The real Lutyens Delhi, therefore, is not the architectural legacy or the residents. Rather, it is an idiom that captures the city’s reality of lobbyists and lawyers, think-tank seminarists and event managers from the business “chambers”, serving and retired diplomats, journalists and (always) the India International Centre—which with its modest intellectual resources and basic food menus must be perpetually surprised at the importance it is given.

One could call it “the establishment”, except it is not certain that India has an “establishment”—a small, mostly self-selecting elite group that commands long-term authority. In Britain, the short form for this was Oxbridge, whose alumni ruled the country and ran London’s all-important financial centre irrespective of who was elected to office. Delhi’s educational elite, comprising the English-as-first-language alumni of half a dozen colleges and institutes, does not qualify in the same way, though many of them are in the government in one way or other and easily spotted in the city’s watering holes.

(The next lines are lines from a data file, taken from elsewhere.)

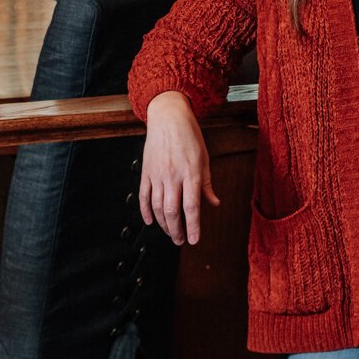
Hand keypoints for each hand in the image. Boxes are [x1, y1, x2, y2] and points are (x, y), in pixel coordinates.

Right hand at [139, 91, 219, 244]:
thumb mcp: (204, 158)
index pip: (192, 207)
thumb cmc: (189, 136)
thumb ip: (207, 184)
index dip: (193, 226)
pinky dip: (146, 211)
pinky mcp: (146, 172)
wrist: (168, 117)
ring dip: (163, 224)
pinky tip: (150, 221)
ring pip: (158, 207)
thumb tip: (214, 203)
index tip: (195, 240)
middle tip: (181, 240)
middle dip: (177, 231)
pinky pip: (144, 197)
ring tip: (170, 233)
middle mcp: (173, 176)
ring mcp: (157, 175)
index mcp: (191, 173)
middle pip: (173, 211)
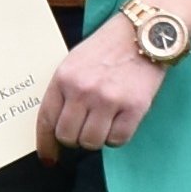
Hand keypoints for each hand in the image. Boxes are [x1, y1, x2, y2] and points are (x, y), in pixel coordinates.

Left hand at [33, 22, 168, 160]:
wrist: (144, 32)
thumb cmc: (108, 48)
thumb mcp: (74, 62)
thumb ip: (64, 90)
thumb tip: (57, 125)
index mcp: (63, 78)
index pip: (46, 120)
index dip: (46, 144)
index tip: (49, 159)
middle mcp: (82, 90)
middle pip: (68, 136)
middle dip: (75, 139)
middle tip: (86, 129)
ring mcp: (108, 100)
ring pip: (91, 142)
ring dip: (97, 139)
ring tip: (104, 123)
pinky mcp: (134, 107)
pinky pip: (118, 140)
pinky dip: (117, 137)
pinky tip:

In Washington, they talk similarly of the Beltway, a large ring road. Those who live within the Beltway are often said to be politically divorced from the rest of the country. That’s not true of Delhi, which with its mix of people from north, south, east and west, tends to vote with the all-India swing: eg. with the BJP in 2014. But Lutyens Delhi is different. Its opinion-leaders debate liberalism and secularism, while voters worry about unviable farms, jobs and now stray cattle, none of which Lutyens’ Delhi-ites have to worry about. Yashwant Sinha, as finance minister, used to say that the questions he was asked in post-Budget interviews had nothing to do with the concerns of his voters in Hazaribagh.

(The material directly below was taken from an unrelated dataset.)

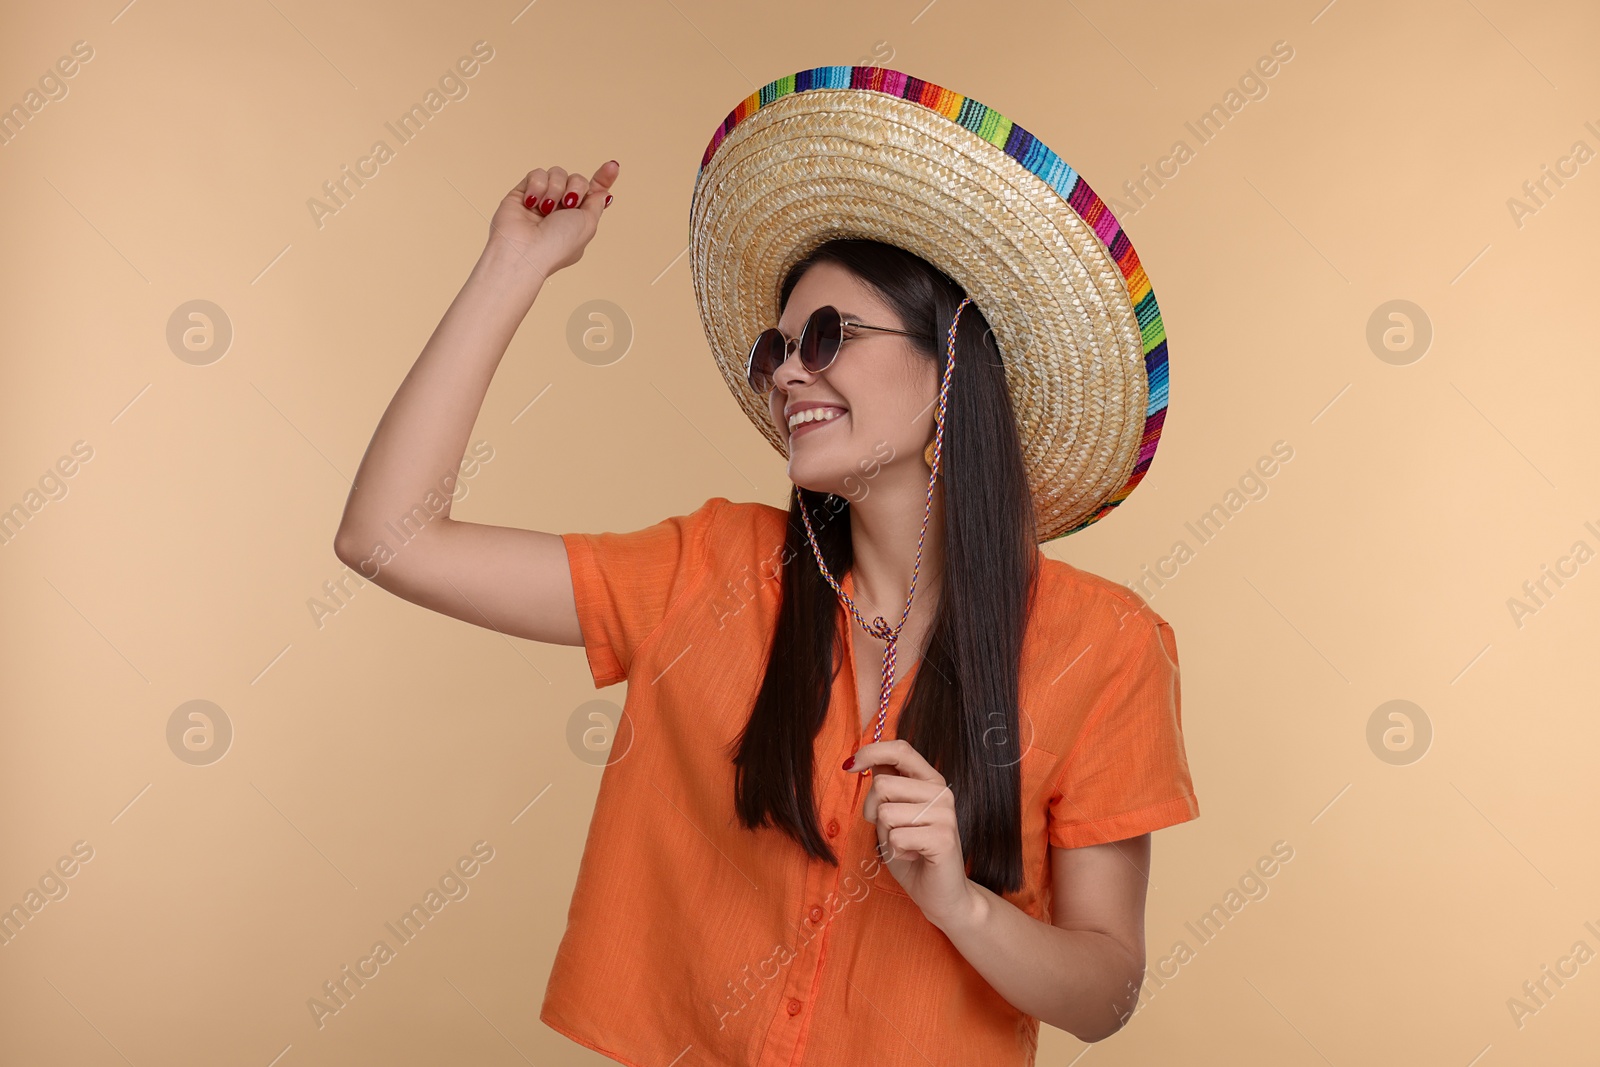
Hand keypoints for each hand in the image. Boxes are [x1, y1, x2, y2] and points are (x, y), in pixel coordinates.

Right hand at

The Modi government is not without its eminences from Lutyens Delhi, like Arun Jaitley and Hardeep Puri. But Mr Modi is right in believing that the dominant views in this enclave (a favourite Delhi word) are not aligned with his. So what exactly is the regret? That perhaps the BJP is still cast as the subaltern. It has managed to rewrite some text-books, squeeze or raid seditious NGOs, induct intellectual storm-troopers like Subramanian Swamy and S Gurumurthy, get retired generals on its side, gain its share of voice on news TV, and take control of places like Jawaharlal Nehru University, but it does not yet constitute the establishment, or what passes for it. Will the subalterns eventually storm the Bastille? Ironically, it is the voter who may decide.